Ben Roethlisberger isn't going anywhere.
He'll stay with the Steelers for as long as they'll have him, and that's for the foreseeable future, well beyond the expiration of his current contract in two years. He'll then retire with the team, and he and his family will make their permanent home in Pittsburgh.
I believe that.
Just as I believe that the key to understanding why is to tune out all the noise.
All of it.
To start, discard the ridiculous report that the NFL Network's Ian Rapoport put out Sunday that Roethlisberger and the team might be planning — lock on those last three words to judge newsworthiness — to part ways at season's end. The report's sources characterized the feelings of a player and the team, yet the report itself never attributes anything to Roethlisberger, his agent Ryan Tollner or Art Rooney II.
All those guys will do is, you know, decide everything.
But go further. Don't listen, either, to the strongly worded denials from Roethlisberger or Tollner or Rooney during and after the Steelers' 23-10 victory over the Bills at Heinz Field.
Turn all of the volume down to zero.
Instead, go with your eyes.
Look at what Roethlisberger has done, at his actions, even in this most miserable of seasons, and ask if this individual, as the report charges, wants out.
Ramon Foster, as often happens, put it best: “That guy's no quitter, and you're seeing that now more than ever.”

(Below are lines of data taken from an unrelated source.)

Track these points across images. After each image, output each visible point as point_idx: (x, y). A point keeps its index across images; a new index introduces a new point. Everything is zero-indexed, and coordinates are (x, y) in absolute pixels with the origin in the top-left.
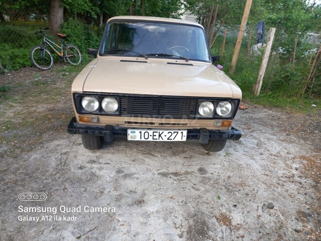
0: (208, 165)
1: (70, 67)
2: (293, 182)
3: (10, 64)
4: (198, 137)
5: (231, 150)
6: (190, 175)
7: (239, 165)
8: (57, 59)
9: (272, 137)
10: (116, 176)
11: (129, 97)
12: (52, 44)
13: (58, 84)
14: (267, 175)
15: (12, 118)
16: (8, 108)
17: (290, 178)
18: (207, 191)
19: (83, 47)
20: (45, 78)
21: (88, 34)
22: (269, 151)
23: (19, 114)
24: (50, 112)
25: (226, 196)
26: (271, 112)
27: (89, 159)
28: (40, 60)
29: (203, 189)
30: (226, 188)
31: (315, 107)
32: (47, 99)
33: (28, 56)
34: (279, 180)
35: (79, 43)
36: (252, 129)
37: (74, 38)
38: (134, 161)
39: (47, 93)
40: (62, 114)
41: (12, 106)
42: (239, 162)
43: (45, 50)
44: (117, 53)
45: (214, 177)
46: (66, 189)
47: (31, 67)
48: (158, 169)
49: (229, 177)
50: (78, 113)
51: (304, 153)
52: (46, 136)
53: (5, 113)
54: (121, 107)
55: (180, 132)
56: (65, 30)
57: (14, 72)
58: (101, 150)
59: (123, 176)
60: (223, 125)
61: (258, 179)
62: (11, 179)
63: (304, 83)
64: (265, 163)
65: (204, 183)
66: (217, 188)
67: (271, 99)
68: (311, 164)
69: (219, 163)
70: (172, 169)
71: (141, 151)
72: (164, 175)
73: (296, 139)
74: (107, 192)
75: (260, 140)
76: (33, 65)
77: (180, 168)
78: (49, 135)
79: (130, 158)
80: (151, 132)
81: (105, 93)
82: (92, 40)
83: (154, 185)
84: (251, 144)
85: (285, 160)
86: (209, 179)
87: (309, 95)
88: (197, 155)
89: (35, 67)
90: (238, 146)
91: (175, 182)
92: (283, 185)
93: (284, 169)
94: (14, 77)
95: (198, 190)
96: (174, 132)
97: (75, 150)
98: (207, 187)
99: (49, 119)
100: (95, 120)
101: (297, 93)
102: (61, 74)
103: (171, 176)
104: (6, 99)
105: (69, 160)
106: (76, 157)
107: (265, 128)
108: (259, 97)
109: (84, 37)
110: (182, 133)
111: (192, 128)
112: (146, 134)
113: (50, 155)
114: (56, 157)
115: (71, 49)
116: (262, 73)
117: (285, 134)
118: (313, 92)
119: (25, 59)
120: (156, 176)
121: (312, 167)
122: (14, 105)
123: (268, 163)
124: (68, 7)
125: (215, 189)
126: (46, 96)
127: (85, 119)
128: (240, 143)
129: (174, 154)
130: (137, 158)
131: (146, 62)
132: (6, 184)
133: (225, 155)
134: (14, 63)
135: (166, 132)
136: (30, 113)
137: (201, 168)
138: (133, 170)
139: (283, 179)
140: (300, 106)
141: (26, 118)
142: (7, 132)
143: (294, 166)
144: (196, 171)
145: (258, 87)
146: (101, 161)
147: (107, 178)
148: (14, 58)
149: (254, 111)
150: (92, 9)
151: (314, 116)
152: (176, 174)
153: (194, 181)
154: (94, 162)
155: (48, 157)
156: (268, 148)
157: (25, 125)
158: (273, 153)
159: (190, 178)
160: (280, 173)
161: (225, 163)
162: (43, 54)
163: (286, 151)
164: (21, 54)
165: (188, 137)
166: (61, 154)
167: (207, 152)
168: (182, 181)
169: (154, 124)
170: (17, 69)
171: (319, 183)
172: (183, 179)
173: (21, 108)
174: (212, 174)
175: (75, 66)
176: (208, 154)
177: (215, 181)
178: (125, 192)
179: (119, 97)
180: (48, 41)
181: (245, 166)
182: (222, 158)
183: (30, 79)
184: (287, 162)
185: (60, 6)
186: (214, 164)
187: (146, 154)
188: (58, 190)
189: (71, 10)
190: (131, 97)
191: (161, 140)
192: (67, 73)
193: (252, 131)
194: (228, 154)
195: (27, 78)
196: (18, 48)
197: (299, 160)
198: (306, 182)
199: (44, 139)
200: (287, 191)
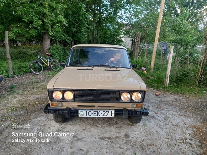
0: (131, 132)
1: (52, 72)
2: (185, 143)
3: (18, 71)
4: (122, 114)
5: (147, 122)
6: (118, 139)
7: (151, 132)
8: (46, 68)
9: (174, 113)
10: (72, 139)
11: (79, 91)
12: (43, 59)
13: (44, 82)
14: (169, 139)
15: (15, 104)
16: (13, 98)
17: (184, 140)
18: (128, 149)
19: (62, 59)
20: (37, 79)
21: (65, 52)
22: (172, 122)
23: (19, 102)
24: (37, 100)
25: (140, 152)
26: (176, 97)
27: (57, 129)
28: (36, 69)
29: (125, 148)
30: (141, 147)
31: (205, 93)
32: (37, 92)
33: (29, 67)
34: (176, 142)
35: (59, 58)
36: (162, 108)
37: (56, 55)
38: (84, 130)
39: (37, 88)
40: (45, 101)
41: (16, 97)
42: (151, 130)
43: (38, 63)
44: (76, 65)
45: (134, 140)
46: (41, 148)
47: (30, 73)
48: (99, 135)
49: (144, 140)
50: (50, 101)
51: (195, 124)
52: (33, 115)
53: (12, 101)
54: (75, 97)
55: (110, 111)
56: (51, 51)
57: (20, 76)
58: (65, 123)
59: (76, 140)
60: (137, 106)
61: (163, 142)
62: (9, 142)
63: (197, 78)
64: (169, 131)
65: (127, 144)
66: (135, 147)
67: (176, 88)
68: (199, 131)
69: (138, 131)
70: (107, 135)
71: (89, 123)
72: (102, 139)
73: (190, 114)
74: (65, 150)
75: (167, 115)
76: (31, 72)
77: (113, 134)
78: (36, 114)
79: (82, 128)
80: (92, 112)
81: (66, 89)
82: (67, 55)
83: (95, 145)
84: (160, 118)
85: (181, 128)
86: (131, 141)
87: (201, 85)
88: (124, 126)
89: (32, 72)
90: (152, 119)
91: (108, 143)
92: (178, 145)
93: (181, 134)
94: (19, 79)
95: (122, 148)
96: (107, 112)
97: (49, 123)
98: (129, 146)
99: (37, 104)
100: (60, 105)
101: (193, 84)
102: (47, 76)
103: (106, 139)
104: (13, 93)
105: (45, 130)
106: (49, 128)
107: (171, 107)
108: (168, 87)
109: (62, 54)
110: (111, 112)
111: (118, 109)
112: (90, 113)
113: (34, 126)
114: (38, 128)
115: (54, 61)
116: (169, 72)
117: (183, 111)
118: (204, 83)
119: (27, 69)
120: (97, 139)
121: (199, 133)
122: (17, 96)
123: (170, 130)
124: (53, 38)
125: (134, 148)
126: (37, 90)
127: (55, 104)
128: (153, 118)
129: (110, 125)
130: (86, 128)
131: (93, 70)
132: (6, 145)
133: (143, 125)
134: (20, 71)
135: (101, 111)
136: (26, 101)
137: (126, 134)
138: (83, 136)
139: (179, 141)
140: (195, 93)
141: (23, 104)
142: (11, 113)
143: (187, 132)
144: (123, 136)
145: (167, 81)
146: (64, 130)
147: (66, 141)
148: (20, 68)
149: (165, 96)
150: (67, 39)
151: (204, 99)
152: (109, 138)
153: (120, 143)
154: (60, 130)
155: (33, 128)
156: (171, 120)
157: (22, 108)
158: (174, 124)
159: (118, 140)
160: (178, 137)
161: (142, 130)
162: (37, 65)
163: (183, 123)
164: (25, 66)
165: (115, 114)
166: (41, 126)
167: (131, 123)
168: (113, 143)
169: (95, 106)
170: (22, 75)
171: (203, 144)
172: (113, 141)
173: (21, 98)
174: (133, 138)
175: (56, 71)
176: (132, 125)
177: (134, 143)
178: (76, 150)
179: (74, 91)
180: (40, 58)
181: (155, 132)
182: (141, 127)
183: (28, 80)
184: (183, 130)
185: (49, 38)
186: (135, 131)
187: (93, 125)
188: (36, 148)
189: (55, 40)
190: (81, 91)
191: (99, 116)
192: (50, 76)
193: (162, 109)
194: (144, 125)
195: (27, 79)
196: (24, 62)
197: (191, 128)
198: (194, 143)
199: (32, 117)
200: (181, 149)
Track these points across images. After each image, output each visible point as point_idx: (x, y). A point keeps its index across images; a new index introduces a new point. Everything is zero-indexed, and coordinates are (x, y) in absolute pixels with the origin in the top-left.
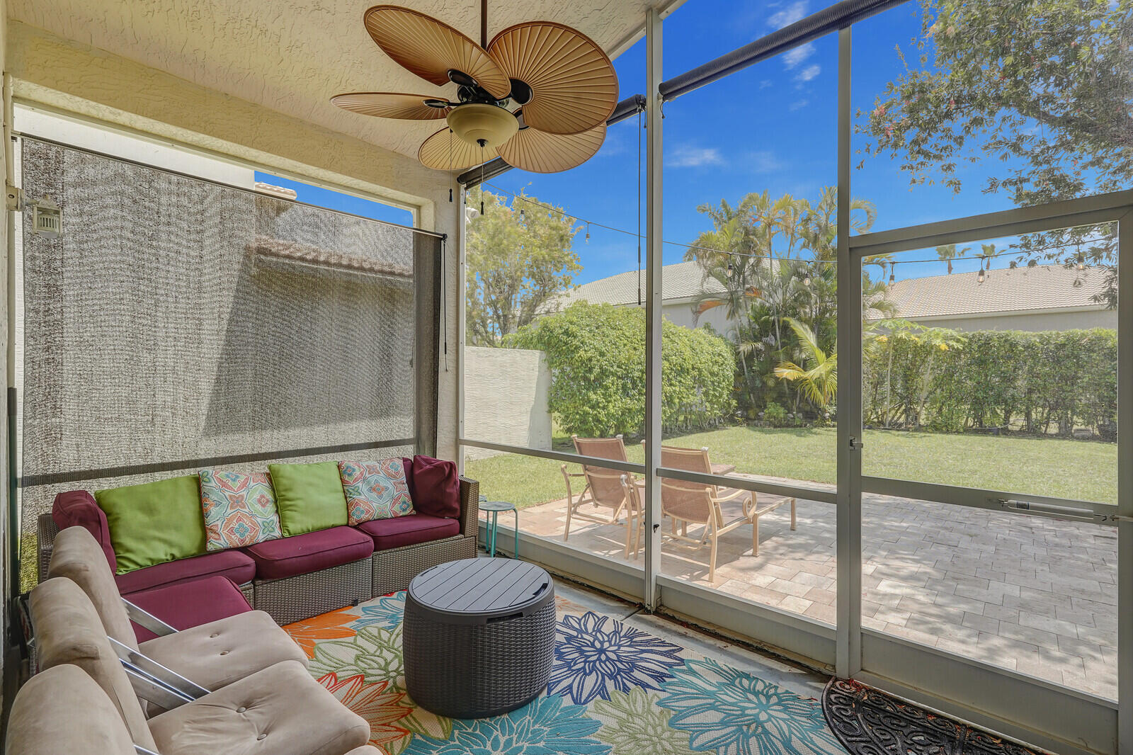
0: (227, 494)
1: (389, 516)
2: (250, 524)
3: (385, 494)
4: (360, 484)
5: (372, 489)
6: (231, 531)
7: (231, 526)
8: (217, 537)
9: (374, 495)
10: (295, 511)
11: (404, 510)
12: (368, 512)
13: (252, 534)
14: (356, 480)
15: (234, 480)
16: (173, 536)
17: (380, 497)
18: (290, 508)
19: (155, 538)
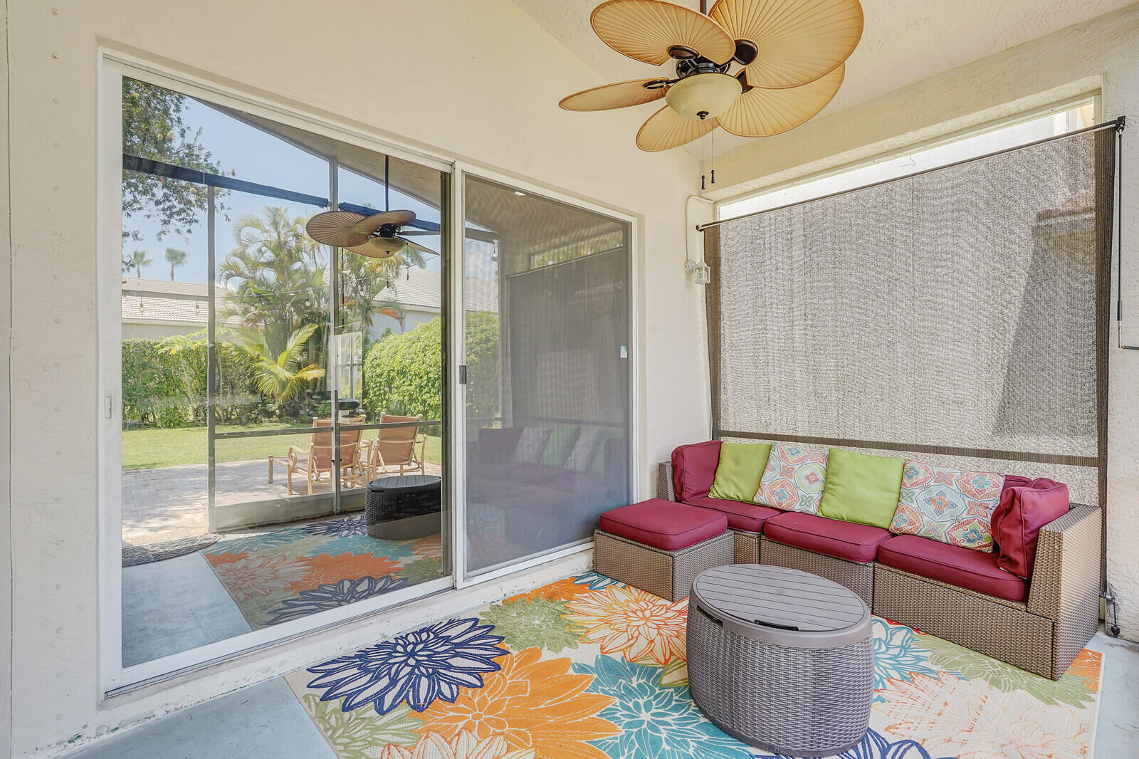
0: (782, 463)
1: (944, 540)
2: (790, 493)
3: (947, 511)
4: (918, 491)
5: (930, 501)
6: (773, 493)
7: (774, 489)
8: (761, 493)
9: (932, 508)
10: (834, 495)
11: (969, 541)
12: (912, 523)
13: (789, 502)
14: (914, 484)
15: (793, 454)
16: (741, 484)
17: (939, 511)
18: (830, 491)
19: (732, 481)
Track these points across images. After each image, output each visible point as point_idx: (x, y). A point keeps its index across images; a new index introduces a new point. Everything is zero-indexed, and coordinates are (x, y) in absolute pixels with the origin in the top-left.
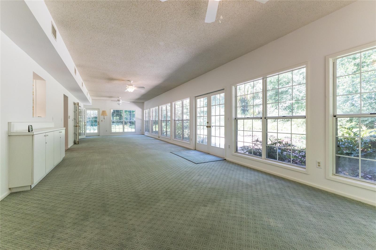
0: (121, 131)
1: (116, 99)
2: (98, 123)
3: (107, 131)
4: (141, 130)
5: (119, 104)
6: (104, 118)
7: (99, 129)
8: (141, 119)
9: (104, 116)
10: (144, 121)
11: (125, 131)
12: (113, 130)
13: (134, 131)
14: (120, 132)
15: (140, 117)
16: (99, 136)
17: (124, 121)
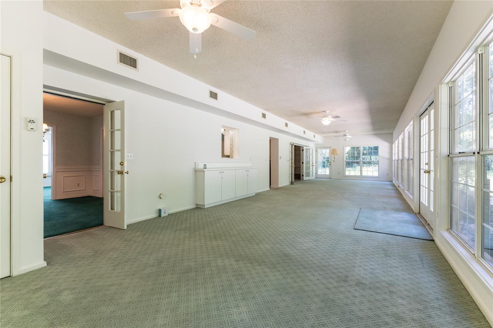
0: (358, 173)
1: (342, 134)
2: (330, 164)
3: (339, 173)
4: (387, 174)
5: (345, 140)
6: (334, 158)
7: (330, 172)
8: (388, 159)
9: (335, 156)
10: (393, 162)
11: (363, 175)
12: (347, 173)
13: (378, 176)
14: (356, 175)
15: (387, 155)
16: (331, 178)
17: (361, 161)
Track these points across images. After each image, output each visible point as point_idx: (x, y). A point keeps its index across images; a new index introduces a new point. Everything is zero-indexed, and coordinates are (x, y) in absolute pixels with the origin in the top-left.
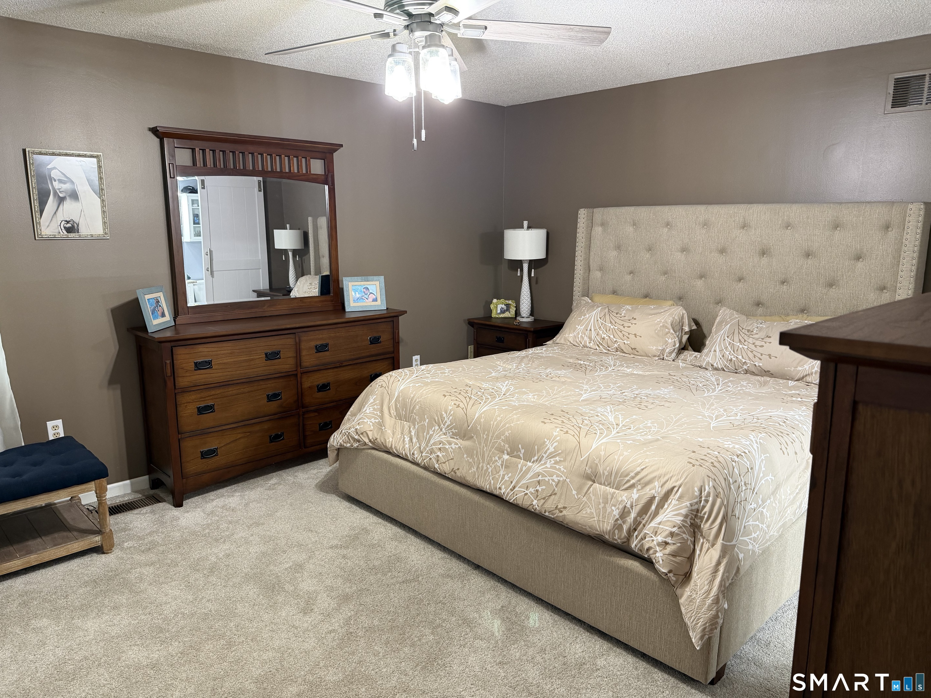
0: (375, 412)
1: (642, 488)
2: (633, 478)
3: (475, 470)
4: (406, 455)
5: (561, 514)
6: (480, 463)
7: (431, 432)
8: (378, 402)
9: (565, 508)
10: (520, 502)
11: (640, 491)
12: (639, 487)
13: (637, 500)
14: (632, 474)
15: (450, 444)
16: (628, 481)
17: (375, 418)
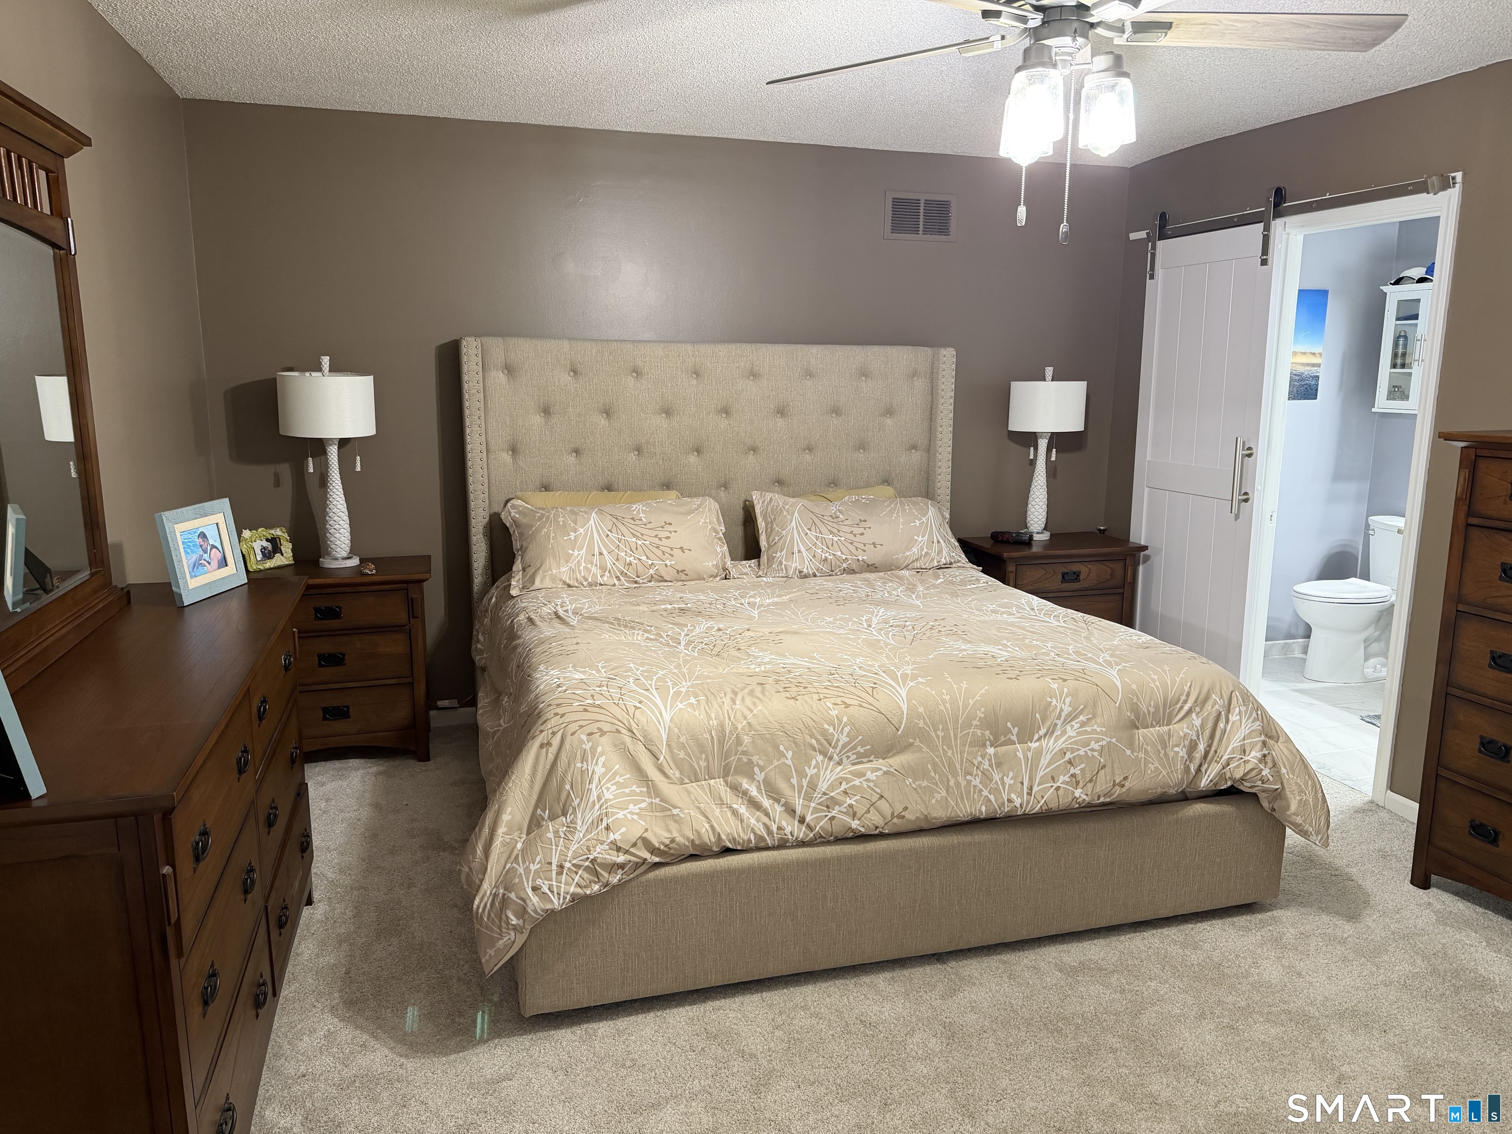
0: (627, 791)
1: (1202, 709)
2: (1185, 702)
3: (944, 794)
4: (761, 838)
5: (1124, 790)
6: (948, 780)
7: (811, 772)
8: (618, 766)
9: (1126, 778)
10: (1053, 805)
11: (1200, 714)
12: (1198, 709)
13: (1202, 725)
14: (1183, 698)
15: (861, 774)
16: (1182, 708)
17: (636, 803)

I'll emphatically second that: I've never been more impressed by Roethlisberger and, as a result, I've never been more convinced of his commitment to the Steelers.
But don't take my word for it. Go inside the huddle. Go ask the men who know him far better than any of us.
Ask left tackle Kelvin Beachum about his encounter with Roethlisberger on the sideline during the final seconds Sunday, not long after Beachum allowed a defender a blindside sack.
“I asked Ben, ‘How's your body?' And he just said he was OK but that we have to do better,” Beachum recalled. “He holds us accountable, but he doesn't cuss us out, and he never gets discouraged. Never. There's frustration, but he just wants to keep going.”
Roethlisberger, for the record, has been sacked 35 times behind this patchwork line — four more Sunday, plus three other hits — and his next public complaint will be the first. His next missed snap will be the first, too.
Ask Jerricho Cotchery how Roethlisberger handles similar issues with his wide receivers.
“Never heard the first complaint,” Cotchery said. “This man gets hit, and all he does is line up for the next play. Mentally, I don't think there are too many NFL players at any position who can match him. He's that tough.”
That sound like a quitter to you, someone scrambling for a parachute?